→ **TASK TO CARRY OUT**
Show every line of the data that includes the word "linecap".

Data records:
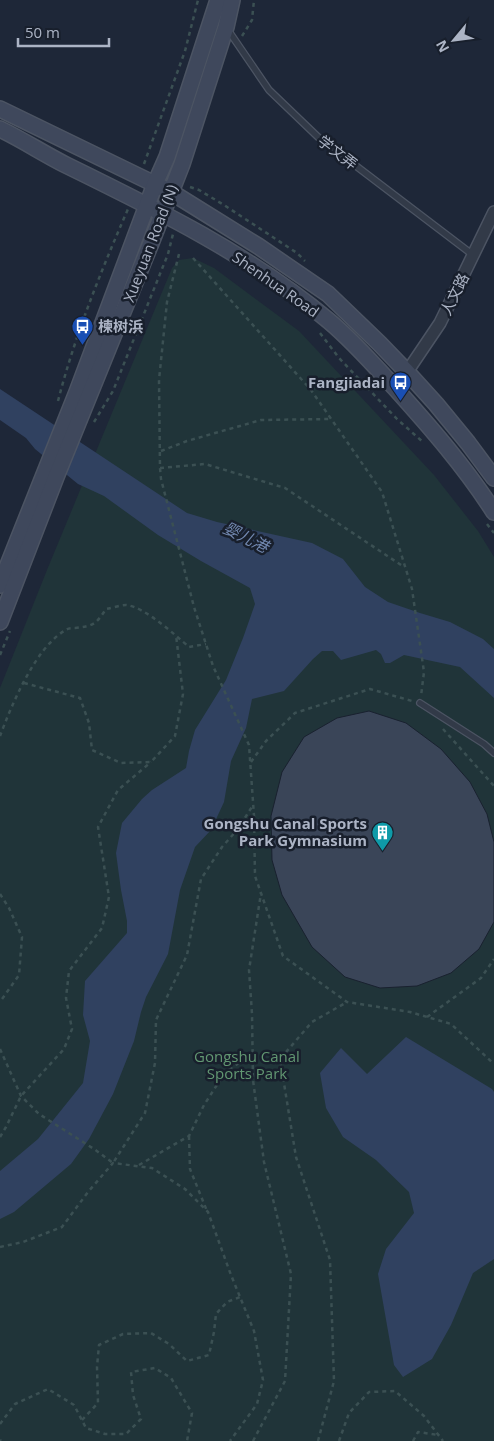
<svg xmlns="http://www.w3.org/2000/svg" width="494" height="1441" font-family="'Open Sans','Noto Sans SC',sans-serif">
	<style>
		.green { fill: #203439 }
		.water { fill: #304160 }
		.building { fill: #3a4558; stroke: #19212f }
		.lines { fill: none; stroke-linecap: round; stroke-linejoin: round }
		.lane-casing { stroke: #4c5463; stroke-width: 8 }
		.street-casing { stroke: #4c5463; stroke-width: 14 }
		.secondary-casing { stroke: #4c5463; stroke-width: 18 }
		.path { stroke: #3b5053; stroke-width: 2.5; stroke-dasharray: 4 4; stroke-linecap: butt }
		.lane { stroke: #323a48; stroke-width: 5.5 }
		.street { stroke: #323a48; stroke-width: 11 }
		.secondary { stroke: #3f485c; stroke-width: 15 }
		.labels { text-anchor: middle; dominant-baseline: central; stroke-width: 5; stroke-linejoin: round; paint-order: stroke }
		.street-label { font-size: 15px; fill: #acb4c5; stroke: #181f2c }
		.poi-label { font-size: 15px; font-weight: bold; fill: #acb4c5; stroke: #181f2c; text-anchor: end }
		.park-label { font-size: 15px; fill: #629772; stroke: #181f2c }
		.water-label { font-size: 16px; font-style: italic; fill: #7288b0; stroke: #181f2c }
	</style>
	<rect width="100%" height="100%" fill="#1e2738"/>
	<path class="green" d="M193,258L214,268L299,331L434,475L478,531L494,557V1441H0V688L47,570L172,268L179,260Z"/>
	<g class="water">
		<path d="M0,389L187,513L217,522L312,543L343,559L365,587L388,602L420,613L450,622L483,639L494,649V698L460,667L404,655L390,663H385L381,654L376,650L341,660L333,651H322L313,659L284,691L252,699L246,728L231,761L224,802L211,830L195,847L180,890L168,954L146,997L141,1012L134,1041L113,1094L89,1139L71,1164L14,1212L0,1219V1171L38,1139L83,1083L90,1041L83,1015L85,981L127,933V921L121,890L116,853L122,823L142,799L152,790L186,768L189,751L195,730L226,680L243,638L255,604L250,588L201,561L158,535L104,496L78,484L35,449L26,438L0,420Z"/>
		<path d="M406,1037L492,1089L494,1092V1259L473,1273L451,1325L432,1359L403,1377L394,1365L378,1274L386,1249L414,1213L409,1192L376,1160L343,1137L326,1108L320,1073L341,1048L367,1074Z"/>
	</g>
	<path class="building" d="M369,711L406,723L441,749L470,782L487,814L494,842V922L479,949L451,973L417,986L380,988L345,977L312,947L282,895L272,860L271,816L282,772L304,737L337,718Z"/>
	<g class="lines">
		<defs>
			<g id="lane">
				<path d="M228,30L269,90L318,137L473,255"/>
				<path d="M420,703L484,744L494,753"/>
			</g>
			<path id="street" d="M407,372L440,323L494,212"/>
			<g id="secondary">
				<path d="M0,109L171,192L258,246L328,294L380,344L407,372L436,404L468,443L494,478"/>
				<path d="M0,129C23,140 44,154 66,165C158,210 250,255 329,321C353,341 374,365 395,388C431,428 465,467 494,512"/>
				<path d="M0,585L77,392L155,184L167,157L218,0"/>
				<path d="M0,622L56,477L151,243L182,164L226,27L232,0"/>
			</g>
		</defs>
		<use href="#lane" class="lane-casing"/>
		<use href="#street" class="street-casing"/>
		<use href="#secondary" class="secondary-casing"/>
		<g class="path">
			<path d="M242,36L252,20L254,0"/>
			<path d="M144,164L185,51L198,0"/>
			<path d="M190,187L199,190L224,205L297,253L305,261"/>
			<path d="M179,254L167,302L159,380L160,468L161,479L194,607L213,666L249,745L254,816L255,876L283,956L347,1002L410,1012L451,1024L494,1064"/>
			<path d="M193,258L311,390L382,492L412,589L424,672L421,696"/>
			<path d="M320,333L339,358L397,419L424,443"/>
			<path d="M58,401C75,335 101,271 128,209"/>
			<path d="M94,422L113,391L168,254L173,234"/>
			<path d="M161,451L187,441L261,420L332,419"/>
			<path d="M160,468L205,464L285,488L404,567"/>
			<path d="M487,524L494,533"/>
			<path d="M0,655L10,631"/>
			<path d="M24,683L80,698L89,723L92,750L121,763L151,762L175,736L183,694L176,635"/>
			<path d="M443,729L494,786"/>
			<path d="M0,736C12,704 35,649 64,631C68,628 71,628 75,628C94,626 96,624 106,609C112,608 120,605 126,605C145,607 175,635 189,647L206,644"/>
			<path d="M251,762L266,741L295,713L370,689L412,701"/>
			<path d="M0,894L9,908L22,937L19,975L0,1002"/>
			<path d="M427,1017L481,978L494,959"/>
			<path d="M0,1049L21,1096L39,1114L94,1149L113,1163L145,1113L155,1063L156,1020L187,955L201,879L222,847L238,829L253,805"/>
			<path d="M189,1136L190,1169L207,1211"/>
			<path d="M0,1137L6,1127L21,1096L64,1049L72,1029L66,998L69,971L102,928L109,897L98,827L118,790L151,762"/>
			<path d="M139,1165L189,1136L204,1105L226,1071L252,1055"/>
			<path d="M0,1247L23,1242L62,1227L88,1192L113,1163L152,1168L185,1189L208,1212L231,1275L254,1331L263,1380L257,1404L230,1441"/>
			<path d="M82,1420L98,1403L97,1367L99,1345L123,1334L151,1333L169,1344L187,1361L209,1355L214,1332L216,1314L227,1302L240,1297"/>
			<path d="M0,1424L15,1404L48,1389L74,1405L86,1428L105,1434H126L141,1419L133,1395L131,1372L155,1368L171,1378L192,1413L187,1441"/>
			<path d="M0,1440L1,1441"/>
			<path d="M253,1441L285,1381L291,1274L264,1162L253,1080L252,1014L249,970L261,893"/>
			<path d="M318,1441L334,1381L330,1260L296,1157L280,1059L312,1022L347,1002"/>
			<path d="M339,1441L349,1413L369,1392L395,1391L424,1416L443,1441"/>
			<path d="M413,1441L418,1432L438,1435"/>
		</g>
		<use href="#lane" class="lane"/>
		<use href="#street" class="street"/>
		<use href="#secondary" class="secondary"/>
	</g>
	<defs>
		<symbol id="bus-pin" viewBox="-11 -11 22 30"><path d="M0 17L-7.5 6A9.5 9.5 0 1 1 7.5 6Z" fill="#1a4fb4" stroke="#181f2c"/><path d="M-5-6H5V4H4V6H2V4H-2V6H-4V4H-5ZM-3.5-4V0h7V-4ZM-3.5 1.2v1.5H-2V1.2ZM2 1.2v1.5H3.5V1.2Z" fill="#fff"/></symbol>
		<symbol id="building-pin" viewBox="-11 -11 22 30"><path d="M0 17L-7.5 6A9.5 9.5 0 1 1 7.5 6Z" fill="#0f9aa8" stroke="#181f2c"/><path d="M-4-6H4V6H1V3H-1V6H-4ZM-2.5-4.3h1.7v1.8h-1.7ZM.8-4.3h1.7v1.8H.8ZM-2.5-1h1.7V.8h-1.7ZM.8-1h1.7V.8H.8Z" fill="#fff"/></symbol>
	</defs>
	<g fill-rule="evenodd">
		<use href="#bus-pin" x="70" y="314" width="25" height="34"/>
		<use href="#bus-pin" x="388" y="370" width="25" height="34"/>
		<use href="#building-pin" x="370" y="820" width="25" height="34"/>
	</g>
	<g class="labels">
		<g class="street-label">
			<text transform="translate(338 152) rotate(38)">学文弄</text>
			<text transform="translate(150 243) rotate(-69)">Xueyuan Road (N)</text>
			<text transform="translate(276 284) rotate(35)">Shenhua Road</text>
			<text transform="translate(454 294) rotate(-64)">人文路</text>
		</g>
		<g class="poi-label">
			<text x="98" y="326" text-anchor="start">楝树浜</text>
			<text x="385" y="382">Fangjiadai</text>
			<text x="367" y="823">Gongshu Canal Sports<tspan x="367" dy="17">Park Gymnasium</tspan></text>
		</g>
		<g class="park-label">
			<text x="247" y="1056">Gongshu Canal<tspan x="247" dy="17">Sports Park</tspan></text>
		</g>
		<g class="water-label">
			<text transform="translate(246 537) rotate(26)">婴儿港</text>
		</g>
	</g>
	<g transform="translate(454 40) rotate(241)" stroke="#181f2c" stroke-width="4" paint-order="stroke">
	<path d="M0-4L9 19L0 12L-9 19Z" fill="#acb4c5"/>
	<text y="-8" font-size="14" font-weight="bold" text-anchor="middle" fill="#acb4c5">N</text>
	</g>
	<path d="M18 38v8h91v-8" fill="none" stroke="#acb4c5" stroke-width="2.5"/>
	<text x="25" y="38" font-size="15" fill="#acb4c5" stroke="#181f2c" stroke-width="4" paint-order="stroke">50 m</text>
</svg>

→ **ANSWER BOX**
		.lines { fill: none; stroke-linecap: round; stroke-linejoin: round }
		.path { stroke: #3b5053; stroke-width: 2.5; stroke-dasharray: 4 4; stroke-linecap: butt }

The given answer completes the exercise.